Pour commencer, je pourrais parler de mon projet de diplôme qui a été une belle aventure. C’est un roman qui traite de la contemplation et de la méditation, c’est pourquoi il y a des temps longs et muets. L’édition retrace le parcours psychologique d’un individu lors d’une balade en fin de journée. Deux chemins s’entrecroisent alors, celui qu’il prend avec son corps, et celui qu’il engage dans son esprit. Il se projette à travers des éléments de décors qui constituent son environnement. C’est par le biais d’une matière commune, que la frontière entre lui et l’objet devient infime. Il est alors tout élément qui existe. Il est à la fois dans le monde, et est le monde. J’ai mis du temps à prendre du recul dessus, et maintenant, je cherche un éditeur alors… Hop, je pose ça là !
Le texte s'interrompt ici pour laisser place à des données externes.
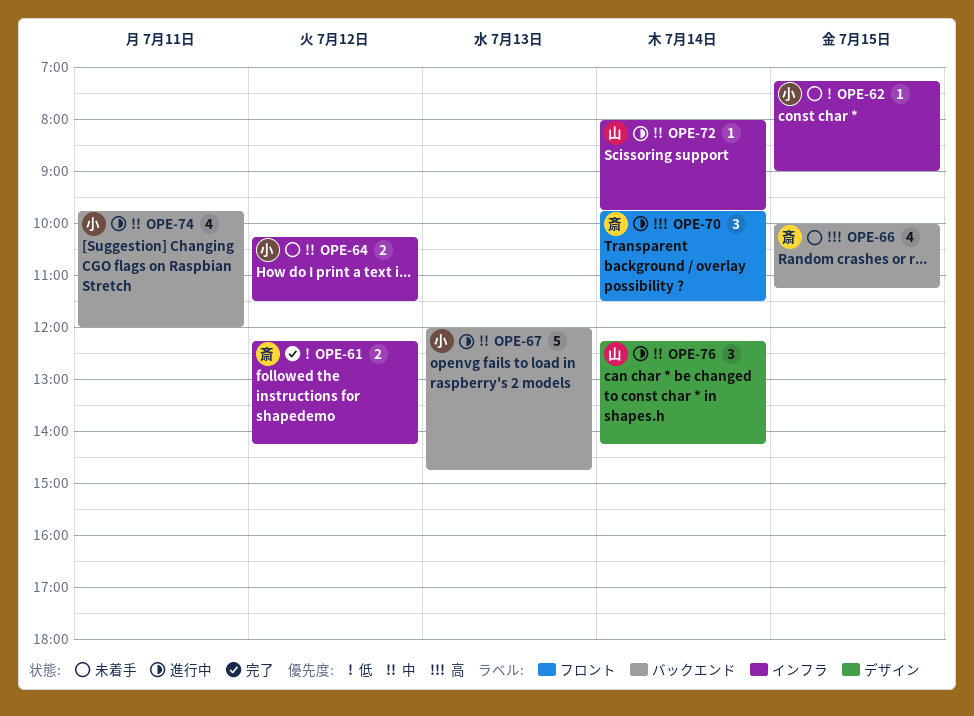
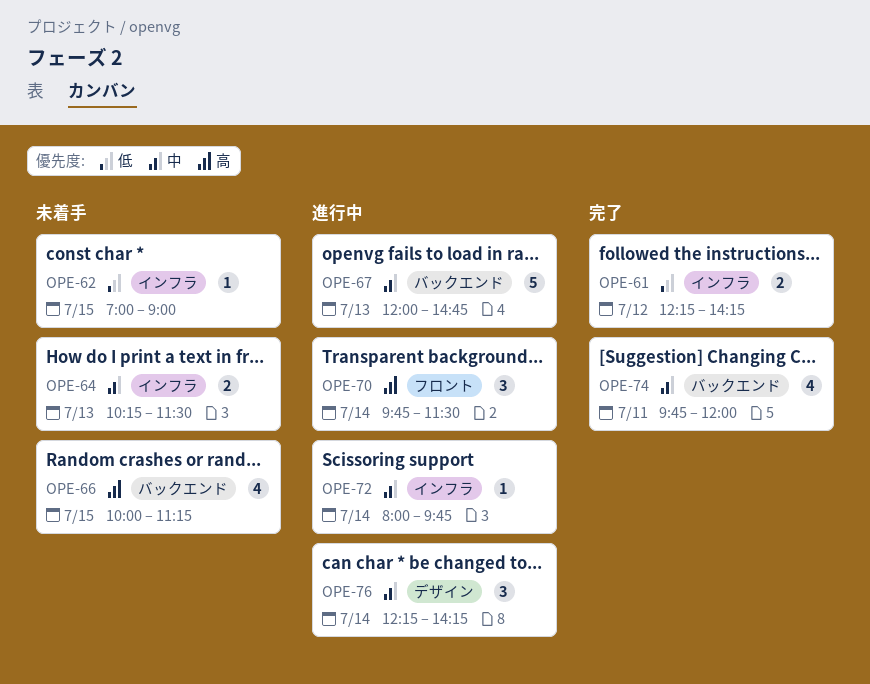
OPE-62, begins: 07:15 -> 07:00
OPE-64, day: Jul 12 -> Jul 13
OPE-74, status: 進行中 -> 完了

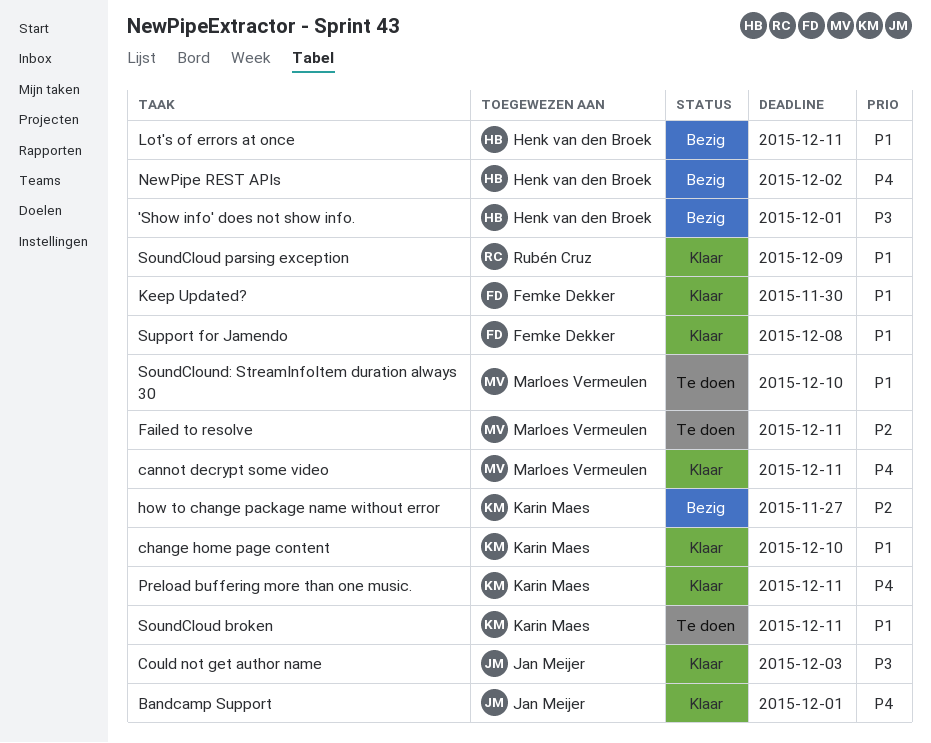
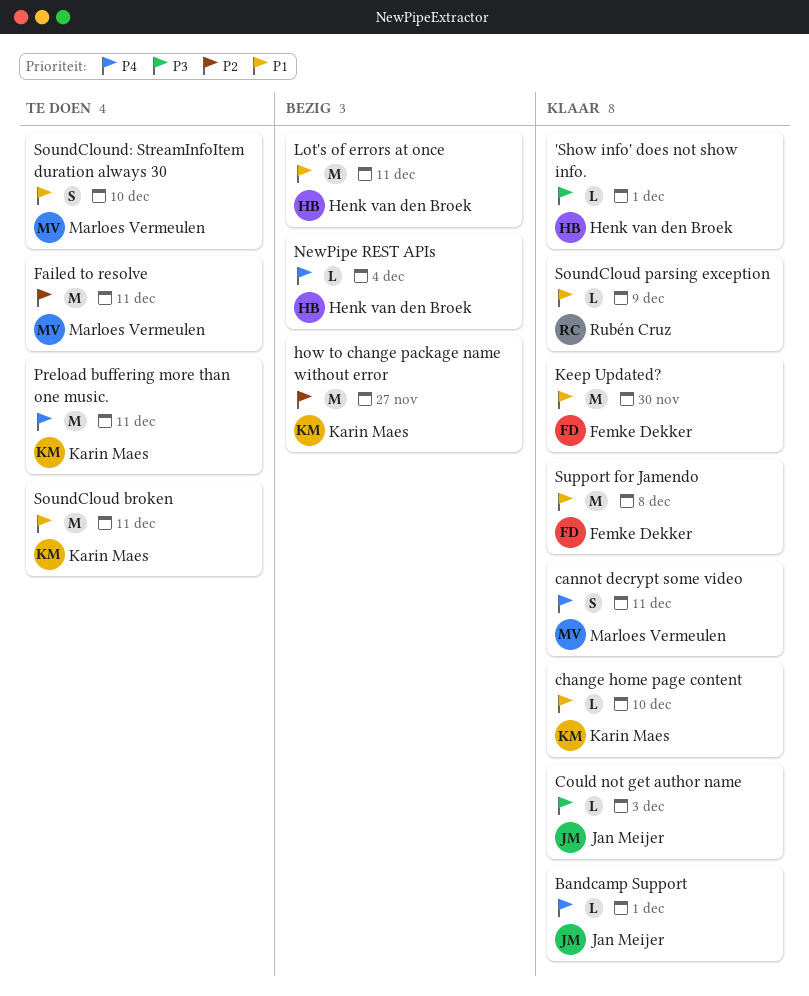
'Show info' does not show info., status: Bezig -> Klaar
NewPipe REST APIs, due: Dec 2 -> Dec 4
Preload buffering more than one music., status: Klaar -> Te doen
Je continuerai avec mon projet récent avec le New York Times, parce que c’était une première fois avec eux, et ensuite parce que ça a été très naturel. Le projet a été très agréable à penser et à faire, j’ai eu toutes les libertés de créations possibles et tout s’est super bien déroulé. Il fallait dessiner les différentes phases par lesquelles on passe face aux mots croisés : la confusion, le progrès, puis la confiance en soi.
Pour finir, je parlerai d’une série de deux dessins que j’ai commencée, il y a un petit temps, que j’ai laissé reposer, et que je vais reprendre très prochainement. Pour une exposition peut-être. Ils m’ont marqué, car ils rendent mal à l’aise certains et font du bien à d’autres. Ils sont pleins de nuances, en étant pourtant très sombres. Ils sont à la fois lourds et légers. J’aime ces dessins, car ils m’ont fait beaucoup de bien.